The final recommendation is that in developing methods for detecting errors in VAT Turnover data, it is always useful to understand the data source and the possible errors that may be found in it. • In many cases, it will be necessary to liaise with the data providers to get this information.
References: • De Jong, A. "Impect: Recent developments in harmonized processing and selective editing", Proceedings of UNECE Work Session on Statistical Data Editing, Madrid, October 2003: Web. • Hidiroglou, M. A. and Berthelot, J.-M. “Statistical Editing and Imputation for Periodic Business Surveys”, Survey Methodology, June 1986, Vol. 12, No. 1, pp 73-83: Journal. • Hoogland, J. "Editing strategies for VAT data", Seminar on 'Using administrative data in the Production of Business Statistics - Member States experiences', Rome, March 2010: Web. • Hoogland, J. and Van Haren, G. "Editing and integrating VAT and SBS data", Proceedings of the third International Conference on Establishment Surveys (ICES-III), Montreal, June 2007: CD ROM.
References: • Hoogland, J., Van Bemmel, K. and De Wolf, P-P. "Detection of potential influential errors in VAT turnover data used for short term statistics", Proceedings of UNECE Work Session on Statistical Data Editing, Neuchatel, October 2009: Web. • Lorenz, R. "The integrated system of editing administrative data for STS in Germany", Seminar on 'Using administrative data in the Production of Business Statistics - Member States experiences', Rome, March 2010: Web. • Seyb, A., Stewart, J., Chiang, G., Tinkler, I., Kupferman, L., Cox, V. and Allan, D. "Automated editing and imputation system for administrative financial data in New Zealand", Proceedings of UNECE Work Session on Statistical Data Editing, Neuchatel, October 2009: Web.

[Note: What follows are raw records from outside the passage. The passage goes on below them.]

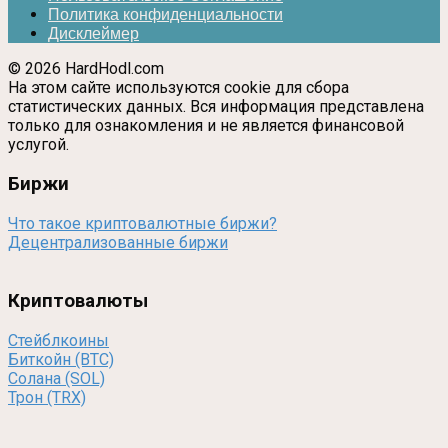
Политика конфиденциальности
Дисклеймер
© 2026 HardHodl.com
На этом сайте используются cookie для сбора
статистических данных. Вся информация представлена
только для ознакомления и не является финансовой
услугой.
Биржи
Что такое криптовалютные биржи?
Децентрализованные биржи
Криптовалюты
Стейблкоины
Биткойн (BTC)
Солана (SOL)
Трон (TRX)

Extra information • For method 2, we used a threshold of 25 as a compromise between the monthly and quarterly data. • For method 3, we used the thresholds described in Hoogland and Van Haren (2007). • For method 5, the Hidiroglou-Berthelot rule, we used a value of V = 1 to give extra weight to businesses with larger Turnover, as this has been shown to work well with business data in the past. The value of C for this method was 250. • Method 1 used a value of C = 10 in the quartile method to give the same proportion of failures. • For method 4 we chose a value of C = 8 in the quartile method and then prioritised the businesses failing that method by VAT Turnover to give a similar proportion of failures as methods 1 and 5.